PPP Changes Approved by Senate 6-4-20

Update – PPP Changes Approved by Senate

 6-4-20

Yesterday, the Senate approved changes to PPP loan forgiveness as approved by the House last week. The bill still needs approval from the President. We will be providing further updates, but wanted to get this out quickly.

Following is a summary of the legislation’s main points compiled by the AICPA:

  • PPP borrowers can choose to extend the eight-week period to 24 weeks, or they can keep the original eight-week period. This flexibility is designed to make it easier for more borrowers to reach full, or almost full, forgiveness.
  • The payroll expenditure requirement drops to 60% from 75%.but is now a cliff, meaning that borrowers must spend at least 60% on payroll or none of the loan will be forgiven. Currently, a borrower is required to reduce the amount eligible for forgiveness if less than 75% of eligible funds are used for payroll costs, but forgiveness isn’t eliminated if the 75% threshold isn’t met.
  • Borrowers can use the 24-week period to restore their workforce levels and wages to the pre-pandemic levels required for full forgiveness. This must be done by Dec. 31, a change from the previous deadline of June 30.
  • The legislation includes two new exceptions allowing borrowers to achieve full PPP loan forgiveness even if they don’t fully restore their workforce. Previous guidance already allowed borrowers to exclude from those calculations employees who turned down good faith offers to be rehired at the same hours and wages as before the pandemic. The new bill allows borrowers to adjust because they could not find qualified employees or were unable to restore business operations to Feb. 15, 2020, levels due to COVID-19 related operating restrictions.
  • Borrowers now have five years to repay the loan instead of two. The interest rate remains at 1%.
  • The bill allows businesses that took a PPP loan to also delay payment of their payroll taxes, which was prohibited under the CARES Act.

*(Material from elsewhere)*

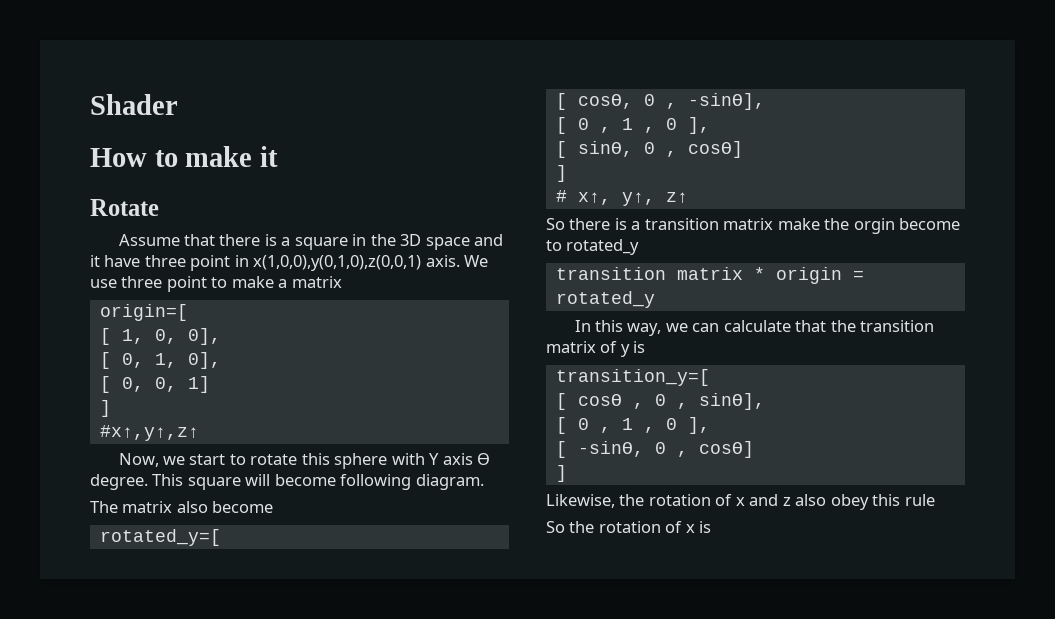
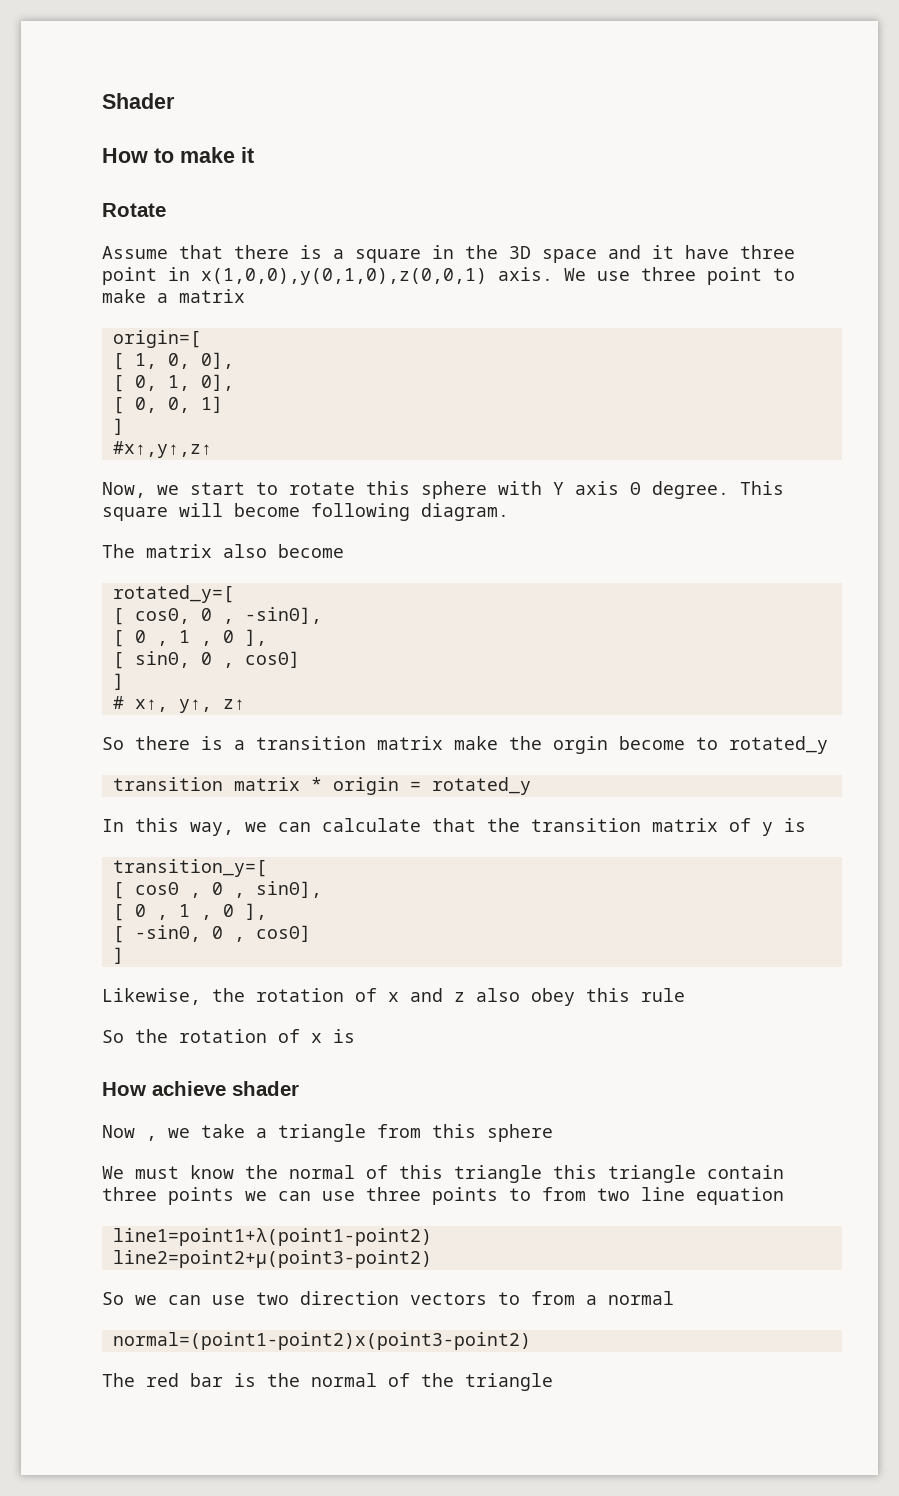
(712, 527) none -> [102,1081,299,1096] [102,1124,553,1142] [102,1165,784,1183] [102,1187,784,1205] [112,1228,432,1246] [112,1250,432,1268] [102,1291,674,1305] [112,1332,531,1350] [102,1373,553,1391] // How achieve shader // Now , we take a triangle from this sphere // We must know the normal of this triangle this triangle contain three points we can use three points to from two line equation // line1=point1+λ(point1-point2) // line2=point2+μ(point3-point2) // So we can use two direction vectors to from a normal // normal=(point1-point2)x(point3-point2) // The red bar is the normal of the triangle

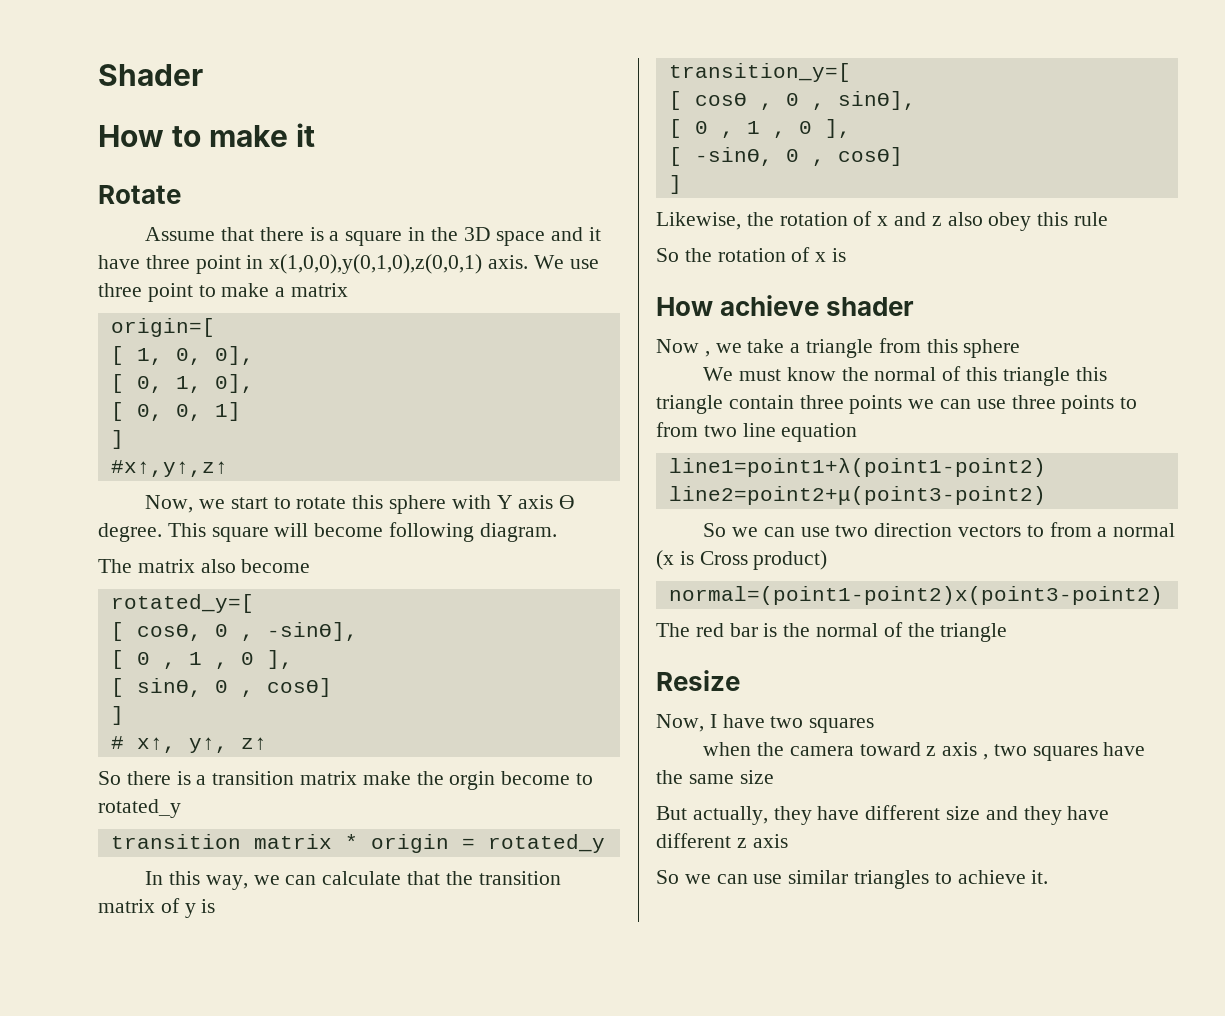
(674, 1298) none -> [656,550,828,570] (x is Cross product)
(553, 1382) none -> [656,670,740,691] [656,714,875,733] [703,742,1146,761] [656,770,774,784] [656,805,1110,825] [656,833,788,848] [656,870,1049,889] // Resize // Now, I have two squares // when the camera toward z axis , two squares have the same size // But actually, they have different size and they have different z axis // So we can use similar triangles to achieve it.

Update – Paycheck Protection Program 3-31-2020

Update – Paycheck Protection Program 3-31-2020

Today, more information was released on the application process for the Paycheck Protection Program.  Please see attached PDFs and the link below.  The law indicates you calculate the loan on the 12 months prior to the date of the loan.  However, the application supplied today requests information from 2019 only.  Also the average monthly payroll on the application is not very descriptive.  See the highlighted information on the borrower information fact sheet for a more detailed list of what is included.

 This is a trying time that includes much confusion.  As I understand it, banks are also still waiting on more information to move forward with the process.